Exercise: Set down each line of the data below precisely as it appears, in the same order and with nothing changed.

Records for the task:
+ + + + +

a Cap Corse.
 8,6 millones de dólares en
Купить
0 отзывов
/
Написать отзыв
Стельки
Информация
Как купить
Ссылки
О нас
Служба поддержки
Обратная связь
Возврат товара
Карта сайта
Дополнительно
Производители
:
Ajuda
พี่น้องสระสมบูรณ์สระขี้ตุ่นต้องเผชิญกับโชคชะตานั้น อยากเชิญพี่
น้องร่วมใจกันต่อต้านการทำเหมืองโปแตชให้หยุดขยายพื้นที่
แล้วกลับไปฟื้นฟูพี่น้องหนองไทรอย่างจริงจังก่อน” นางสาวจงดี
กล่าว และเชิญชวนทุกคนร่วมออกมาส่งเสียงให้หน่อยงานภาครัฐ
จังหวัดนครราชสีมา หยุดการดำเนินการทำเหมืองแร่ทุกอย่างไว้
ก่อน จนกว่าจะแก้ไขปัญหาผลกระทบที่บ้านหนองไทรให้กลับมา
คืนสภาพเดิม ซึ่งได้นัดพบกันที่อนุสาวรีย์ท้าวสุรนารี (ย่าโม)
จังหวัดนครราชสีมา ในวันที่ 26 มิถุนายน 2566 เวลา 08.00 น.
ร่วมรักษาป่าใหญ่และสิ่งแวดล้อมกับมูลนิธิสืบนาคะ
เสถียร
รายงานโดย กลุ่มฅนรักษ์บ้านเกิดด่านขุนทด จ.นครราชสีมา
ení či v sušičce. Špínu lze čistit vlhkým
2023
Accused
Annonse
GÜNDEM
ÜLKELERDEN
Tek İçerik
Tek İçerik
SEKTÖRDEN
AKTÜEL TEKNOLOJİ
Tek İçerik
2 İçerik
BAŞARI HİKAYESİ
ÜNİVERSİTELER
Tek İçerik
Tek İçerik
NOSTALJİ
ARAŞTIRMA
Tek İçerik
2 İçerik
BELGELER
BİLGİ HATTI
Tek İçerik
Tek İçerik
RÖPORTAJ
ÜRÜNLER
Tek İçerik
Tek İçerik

+ + + + +

Answer:
a Cap Corse.
 8,6 millones de dólares en
Купить
0 отзывов
/
Написать отзыв
Стельки
Информация
Как купить
Ссылки
О нас
Служба поддержки
Обратная связь
Возврат товара
Карта сайта
Дополнительно
Производители
:
Ajuda
พี่น้องสระสมบูรณ์สระขี้ตุ่นต้องเผชิญกับโชคชะตานั้น อยากเชิญพี่
น้องร่วมใจกันต่อต้านการทำเหมืองโปแตชให้หยุดขยายพื้นที่
แล้วกลับไปฟื้นฟูพี่น้องหนองไทรอย่างจริงจังก่อน” นางสาวจงดี
กล่าว และเชิญชวนทุกคนร่วมออกมาส่งเสียงให้หน่อยงานภาครัฐ
จังหวัดนครราชสีมา หยุดการดำเนินการทำเหมืองแร่ทุกอย่างไว้
ก่อน จนกว่าจะแก้ไขปัญหาผลกระทบที่บ้านหนองไทรให้กลับมา
คืนสภาพเดิม ซึ่งได้นัดพบกันที่อนุสาวรีย์ท้าวสุรนารี (ย่าโม)
จังหวัดนครราชสีมา ในวันที่ 26 มิถุนายน 2566 เวลา 08.00 น.
ร่วมรักษาป่าใหญ่และสิ่งแวดล้อมกับมูลนิธิสืบนาคะ
เสถียร
รายงานโดย กลุ่มฅนรักษ์บ้านเกิดด่านขุนทด จ.นครราชสีมา
ení či v sušičce. Špínu lze čistit vlhkým
2023
Accused
Annonse
GÜNDEM
ÜLKELERDEN
Tek İçerik
Tek İçerik
SEKTÖRDEN
AKTÜEL TEKNOLOJİ
Tek İçerik
2 İçerik
BAŞARI HİKAYESİ
ÜNİVERSİTELER
Tek İçerik
Tek İçerik
NOSTALJİ
ARAŞTIRMA
Tek İçerik
2 İçerik
BELGELER
BİLGİ HATTI
Tek İçerik
Tek İçerik
RÖPORTAJ
ÜRÜNLER
Tek İçerik
Tek İçerik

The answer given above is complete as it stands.